The rules keep shifting; there is chaos on the ground. Volunteer lawyers are combing the system in search of migrant children, trying to reunite them with their parents. As for the rule of law, Trump is pumping up the prosecution while eviscerating the defense: He had Sessions secretly shave the budget for immigration public defenders before announcing this policy in the first place; and now he’s ordered the Pentagon to send 200 JAG lawyers (Judge Advocate General’s Corps, the legal branch or specialty of the U.S. Air Force, Army, Coast Guard, and Navy) as prosecutors, though immigration prosecution is not their specialty. Is Defense Secretary Mattis going to act like the independently thinking “grownup” he was hyped to be, and join the governors in taking a stand that they won’t permit their National Guards to participate in this cruel, chaotic catastrophe? Will he dare say No, the job of American soldiers is not to build detention camps and prosecute immigrants? Don’t hold your breath.
But all is fine and dandy, since immigrant Melania Trump flew to Texas, had her photo op, visited with children catatonic with trauma, and was back on her plane within 75 minutes, wearing a jacket printed with white capital letters “I REALLY DON’T CARE, DO U?” Well, I don’t care whether this was stupidity, coarseness, oversight, a gross let-them-eat-cake moment, or a sadistic jab at those of us who do care. It puts her beyond pity.
We feel it. The tension building, the pressure.
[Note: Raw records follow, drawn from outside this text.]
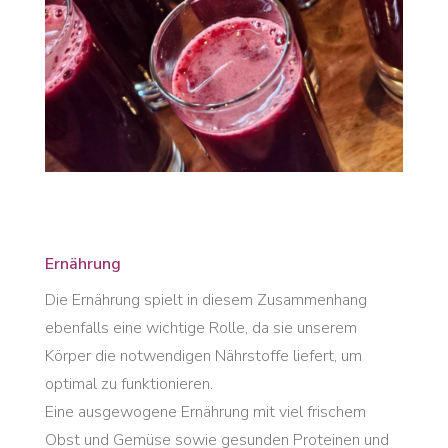
Ernährung
Die Ernährung spielt in diesem Zusammenhang
ebenfalls eine wichtige Rolle, da sie unserem
Körper die notwendigen Nährstoffe liefert, um
optimal zu funktionieren.
Eine ausgewogene Ernährung mit viel frischem
Obst und Gemüse sowie gesunden Proteinen und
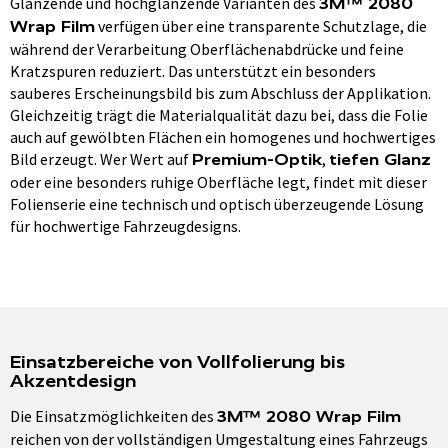
Glänzende und hochglänzende Varianten des
3M™ 2080
verfügen über eine transparente Schutzlage, die
Wrap Film
während der Verarbeitung Oberflächenabdrücke und feine
Kratzspuren reduziert. Das unterstützt ein besonders
sauberes Erscheinungsbild bis zum Abschluss der Applikation.
Gleichzeitig trägt die Materialqualität dazu bei, dass die Folie
auch auf gewölbten Flächen ein homogenes und hochwertiges
Bild erzeugt. Wer Wert auf
,
Premium-Optik
tiefen Glanz
oder eine besonders ruhige Oberfläche legt, findet mit dieser
Folienserie eine technisch und optisch überzeugende Lösung
für hochwertige Fahrzeugdesigns.
Einsatzbereiche von Vollfolierung bis
Akzentdesign
Die Einsatzmöglichkeiten des
3M™ 2080 Wrap Film
reichen von der vollständigen Umgestaltung eines Fahrzeugs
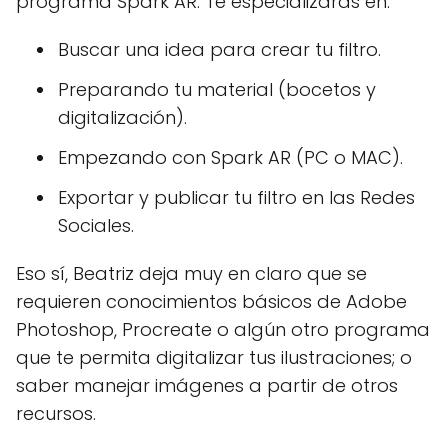
programa Spark AR. Te especializarás en:
Buscar una idea para crear tu filtro.
Preparando tu material (bocetos y
digitalización).
Empezando con Spark AR (PC o MAC).
Exportar y publicar tu filtro en las Redes
Sociales.
Eso sí, Beatriz deja muy en claro que se
requieren conocimientos básicos de Adobe
Photoshop, Procreate o algún otro programa
que te permita digitalizar tus ilustraciones; o
saber manejar imágenes a partir de otros
recursos.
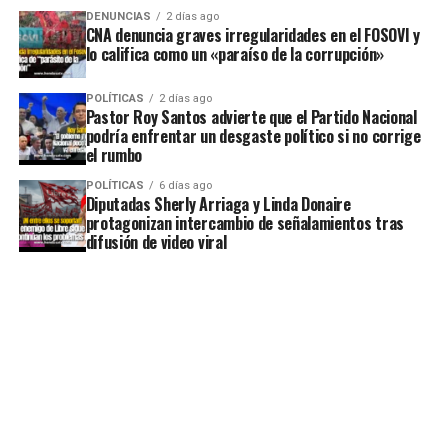
DENUNCIAS
2 días ago
CNA denuncia graves irregularidades en el FOSOVI y
lo califica como un «paraíso de la corrupción»
POLÍTICAS
2 días ago
Pastor Roy Santos advierte que el Partido Nacional
podría enfrentar un desgaste político si no corrige
el rumbo
POLÍTICAS
6 días ago
Diputadas Sherly Arriaga y Linda Donaire
protagonizan intercambio de señalamientos tras
difusión de video viral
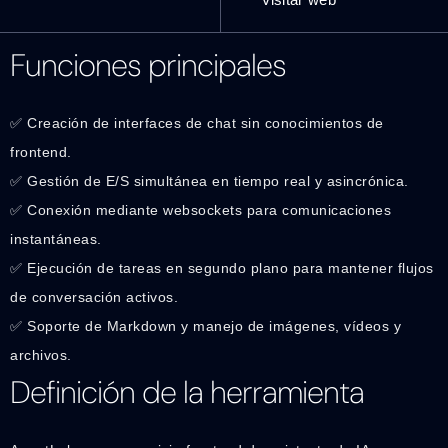
Funciones principales
✅ Creación de interfaces de chat sin conocimientos de
frontend.
✅ Gestión de E/S simultánea en tiempo real y asincrónica.
✅ Conexión mediante websockets para comunicaciones
instantáneas.
✅ Ejecución de tareas en segundo plano para mantener flujos
de conversación activos.
✅ Soporte de Markdown y manejo de imágenes, vídeos y
archivos.
Definición de la herramienta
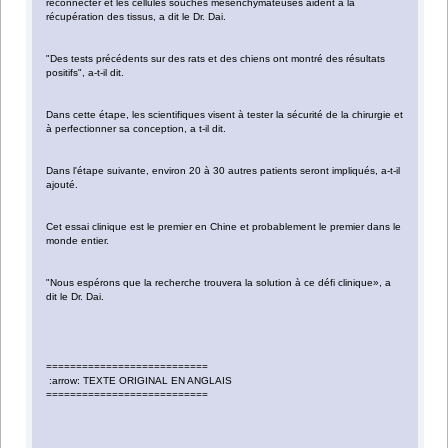
reconnecter et les cellules souches mésenchymateuses aident à la
récupération des tissus, a dit le Dr. Dai.
"Des tests précédents sur des rats et des chiens ont montré des résultats
positifs", a-t-il dit.
Dans cette étape, les scientifiques visent à tester la sécurité de la chirurgie et
à perfectionner sa conception, a t-il dit.
Dans l'étape suivante, environ 20 à 30 autres patients seront impliqués, a-t-il
ajouté.
Cet essai clinique est le premier en Chine et probablement le premier dans le
monde entier.
"Nous espérons que la recherche trouvera la solution à ce défi clinique», a
dit le Dr. Dai.
===========================
:arrow: TEXTE ORIGINAL EN ANGLAIS
===========================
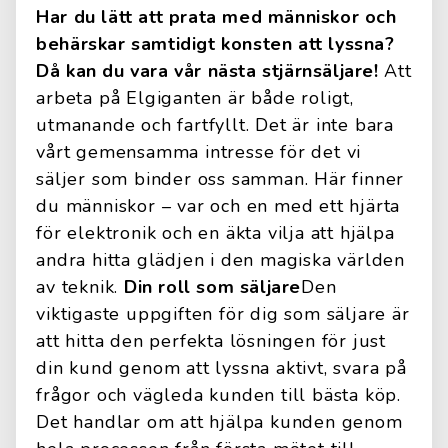
Har du lätt att prata med människor och
behärskar samtidigt konsten att lyssna?
Då kan du vara vår nästa
stjärnsäljare!
Att
arbeta på Elgiganten är både roligt,
utmanande och fartfyllt. Det är inte bara
vårt gemensamma intresse för det vi
säljer som binder oss samman. Här finner
du människor – var och en med ett hjärta
för elektronik och en äkta vilja att hjälpa
andra hitta glädjen i den magiska världen
av teknik.
Din roll som säljare
Den
viktigaste uppgiften för dig som säljare är
att hitta den perfekta lösningen för just
din kund genom att lyssna aktivt, svara på
frågor och vägleda kunden till bästa köp.
Det handlar om att hjälpa kunden genom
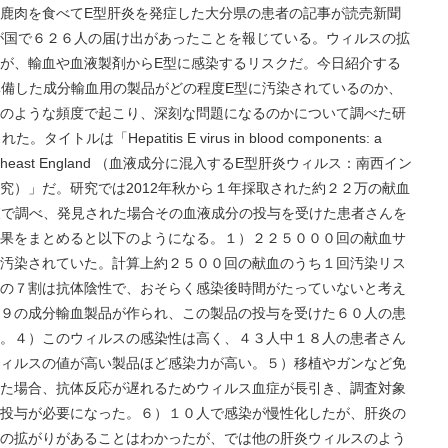
鹿肉を食べてE型肝炎を発症した大分県の患者の記事が読売新聞
我が国で６２６人の届け出があったことを報じている。ウィルスの拡
が、輸血や血液製剤からE型に感染するリスクだ。今日紹介する
準備した成分輸血用の製品がどの程度E型に汚染されているのか、
のような頻度で起こり、深刻な問題になるのかについて調べた研
トルは「Hepatitis E virus in blood components: a
udy in southeast England （血液成分に混入するE型肝炎ウィルス：南西イン
究）」だ。研究では2012年秋から１年採取された約２２万の献血
査で調べ、発見された場合その血液成分の投与を受けた患者さんを
果をまとめると以下のようになる。１）２２５０００回の献血サ
汚染されていた。計算上約２５００回の献血のうち１回汚染リス
の７割は抗体陰性で、おそらく感染後時間がたっていないと考え
９の成分輸血製品が作られ、この製品の投与を受けた６０人の患
。４）このウィルスの感染性は高く、４３人中１８人の患者さん
ィルスの値が高い製品ほど感染力が高い。５）移植やガンなど免
た場合、抗体反応が遅れるためウィルス血症が長引き、調査対象
投与が必要になった。６）１０人で感染が慢性化したが、肝炎の
の拡がりがあることはわかったが、では他の肝炎ウィルスのよう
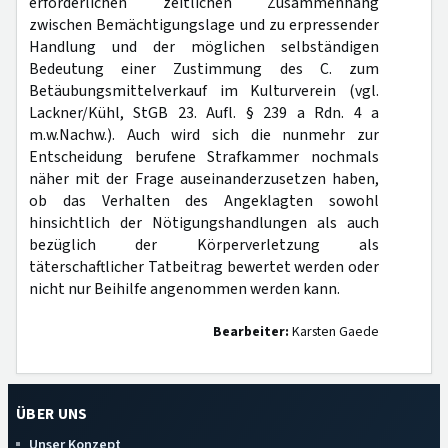
erforderlichen zeitlichen Zusammenhang
zwischen Bemächtigungslage und zu erpressender
Handlung und der möglichen selbständigen
Bedeutung einer Zustimmung des C. zum
Betäubungsmittelverkauf im Kulturverein (vgl.
Lackner/Kühl, StGB 23. Aufl. § 239 a Rdn. 4 a
m.w.Nachw.). Auch wird sich die nunmehr zur
Entscheidung berufene Strafkammer nochmals
näher mit der Frage auseinanderzusetzen haben,
ob das Verhalten des Angeklagten sowohl
hinsichtlich der Nötigungshandlungen als auch
bezüglich der Körperverletzung als
täterschaftlicher Tatbeitrag bewertet werden oder
nicht nur Beihilfe angenommen werden kann.
Bearbeiter:
Karsten Gaede
ÜBER UNS
Unser Konzept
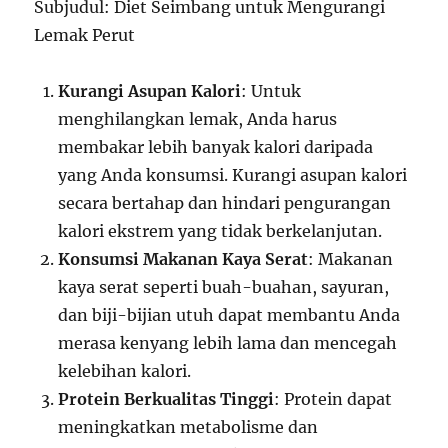
Subjudul: Diet Seimbang untuk Mengurangi
Lemak Perut
Kurangi Asupan Kalori
: Untuk
menghilangkan lemak, Anda harus
membakar lebih banyak kalori daripada
yang Anda konsumsi. Kurangi asupan kalori
secara bertahap dan hindari pengurangan
kalori ekstrem yang tidak berkelanjutan.
Konsumsi Makanan Kaya Serat
: Makanan
kaya serat seperti buah-buahan, sayuran,
dan biji-bijian utuh dapat membantu Anda
merasa kenyang lebih lama dan mencegah
kelebihan kalori.
Protein Berkualitas Tinggi
: Protein dapat
meningkatkan metabolisme dan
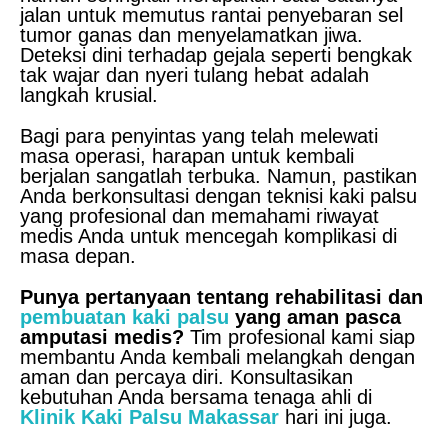
jalan untuk memutus rantai penyebaran sel
tumor ganas dan menyelamatkan jiwa.
Deteksi dini terhadap gejala seperti bengkak
tak wajar dan nyeri tulang hebat adalah
langkah krusial.
Bagi para penyintas yang telah melewati
masa operasi, harapan untuk kembali
berjalan sangatlah terbuka. Namun, pastikan
Anda berkonsultasi dengan teknisi kaki palsu
yang profesional dan memahami riwayat
medis Anda untuk mencegah komplikasi di
masa depan.
Punya pertanyaan tentang rehabilitasi dan
pembuatan kaki palsu
yang aman pasca
amputasi medis?
Tim profesional kami siap
membantu Anda kembali melangkah dengan
aman dan percaya diri. Konsultasikan
kebutuhan Anda bersama tenaga ahli di
Klinik
Kaki Palsu Makassar
hari ini juga.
We yearn for November and the elections, yearn for Special Counsel Mueller to lower the boom, desperately yearn for this long national nightmare to be over. But we also dread facing each day with the knowledge that it will get worse before it gets better. Myself, I cling to both past and future in this hideous present.
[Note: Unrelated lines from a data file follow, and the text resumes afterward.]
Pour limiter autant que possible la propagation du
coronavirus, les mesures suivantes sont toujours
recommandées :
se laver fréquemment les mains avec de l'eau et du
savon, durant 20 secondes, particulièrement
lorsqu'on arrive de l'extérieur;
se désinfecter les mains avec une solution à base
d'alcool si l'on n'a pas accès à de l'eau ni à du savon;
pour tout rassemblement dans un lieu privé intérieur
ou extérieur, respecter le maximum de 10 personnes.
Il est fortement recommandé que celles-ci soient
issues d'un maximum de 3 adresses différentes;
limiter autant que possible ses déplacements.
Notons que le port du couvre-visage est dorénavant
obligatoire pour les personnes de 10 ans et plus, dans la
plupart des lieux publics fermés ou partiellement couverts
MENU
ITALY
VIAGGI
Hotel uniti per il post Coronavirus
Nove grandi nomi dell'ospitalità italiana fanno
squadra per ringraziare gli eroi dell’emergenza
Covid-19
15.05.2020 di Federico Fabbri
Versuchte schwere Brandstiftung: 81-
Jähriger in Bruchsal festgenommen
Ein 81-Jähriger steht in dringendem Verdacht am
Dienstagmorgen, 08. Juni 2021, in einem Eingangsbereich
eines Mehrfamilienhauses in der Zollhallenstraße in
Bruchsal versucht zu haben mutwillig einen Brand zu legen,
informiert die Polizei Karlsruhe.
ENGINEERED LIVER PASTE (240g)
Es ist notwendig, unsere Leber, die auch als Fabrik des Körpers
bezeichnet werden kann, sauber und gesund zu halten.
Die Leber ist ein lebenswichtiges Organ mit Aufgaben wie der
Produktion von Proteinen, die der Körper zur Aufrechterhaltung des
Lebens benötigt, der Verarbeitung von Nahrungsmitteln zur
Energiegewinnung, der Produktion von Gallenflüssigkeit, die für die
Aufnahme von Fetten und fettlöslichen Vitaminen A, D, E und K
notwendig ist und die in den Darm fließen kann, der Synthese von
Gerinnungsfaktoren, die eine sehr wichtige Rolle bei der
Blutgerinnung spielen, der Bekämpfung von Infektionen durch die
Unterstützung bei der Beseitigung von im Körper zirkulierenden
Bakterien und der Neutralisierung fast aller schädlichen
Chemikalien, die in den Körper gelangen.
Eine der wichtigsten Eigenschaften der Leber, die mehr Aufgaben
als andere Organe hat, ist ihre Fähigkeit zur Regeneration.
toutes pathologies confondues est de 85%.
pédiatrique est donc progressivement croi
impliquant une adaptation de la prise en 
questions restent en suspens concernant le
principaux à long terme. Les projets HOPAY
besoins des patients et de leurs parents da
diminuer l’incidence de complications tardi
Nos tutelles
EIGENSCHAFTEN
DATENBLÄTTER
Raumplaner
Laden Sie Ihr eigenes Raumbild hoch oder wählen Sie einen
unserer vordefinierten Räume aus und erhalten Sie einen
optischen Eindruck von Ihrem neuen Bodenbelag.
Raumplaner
I cling to the past because it helps us understand. Because history not only repeats itself, it stutters. The U.S. government tore Indigenous children from their homes and families, severed communication between them, and sent them to dreaded Government Indian Schools where they were forbidden to speak their own languages and observe the belief systems of their peoples and nations. African children in the new America were often born of rape, born into enslavement, and were sold off separately from their parents at auctions and in private deals between plantation owners. The cries of women reaching for their children as those children, straining back, arms outstretched, screaming, are borne away—none of that is new, here in the New World, the land of the free.
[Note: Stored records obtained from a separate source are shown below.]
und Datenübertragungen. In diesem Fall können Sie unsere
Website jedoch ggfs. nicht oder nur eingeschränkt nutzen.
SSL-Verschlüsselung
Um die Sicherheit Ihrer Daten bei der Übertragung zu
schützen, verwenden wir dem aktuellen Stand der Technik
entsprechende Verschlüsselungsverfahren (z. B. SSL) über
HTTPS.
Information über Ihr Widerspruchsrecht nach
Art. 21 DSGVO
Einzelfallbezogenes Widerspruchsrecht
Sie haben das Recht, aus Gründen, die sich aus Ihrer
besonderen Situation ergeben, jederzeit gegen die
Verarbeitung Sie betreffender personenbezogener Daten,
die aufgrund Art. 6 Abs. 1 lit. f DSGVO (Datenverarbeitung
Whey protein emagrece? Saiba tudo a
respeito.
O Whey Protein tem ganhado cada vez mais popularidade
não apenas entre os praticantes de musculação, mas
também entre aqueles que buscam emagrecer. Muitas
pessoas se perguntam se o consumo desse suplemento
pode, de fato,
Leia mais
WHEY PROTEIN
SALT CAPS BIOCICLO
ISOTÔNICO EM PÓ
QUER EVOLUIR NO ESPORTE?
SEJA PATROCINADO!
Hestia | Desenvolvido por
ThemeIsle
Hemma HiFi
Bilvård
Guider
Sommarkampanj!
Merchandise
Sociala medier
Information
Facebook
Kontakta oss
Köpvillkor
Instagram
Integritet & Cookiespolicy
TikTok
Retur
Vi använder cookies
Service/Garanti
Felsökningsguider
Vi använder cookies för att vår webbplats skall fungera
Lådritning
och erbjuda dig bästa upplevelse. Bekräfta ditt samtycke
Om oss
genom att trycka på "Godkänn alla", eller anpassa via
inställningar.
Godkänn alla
I cling to the past because I can’t forget the famous quote from the Old World, during the Holocaust, the Shoah, from a nameless little boy maybe 10 years old, as he was being hauled away during mass arrests after the destruction of the Warsaw ghetto. The child looked back over his frail shoulder and cried, “You won’t be forgiven. Not any of you. Not ever.”
Which is why I cling to the future. Because they won’t be forgiven. We, a free people, can see to that. We can refuse to despair, we can transfer the pressure that is suffocating us outward, into energy, into every demonstration and action we can think of and create. Pressure. More pressure. More pressure. Because pressure works.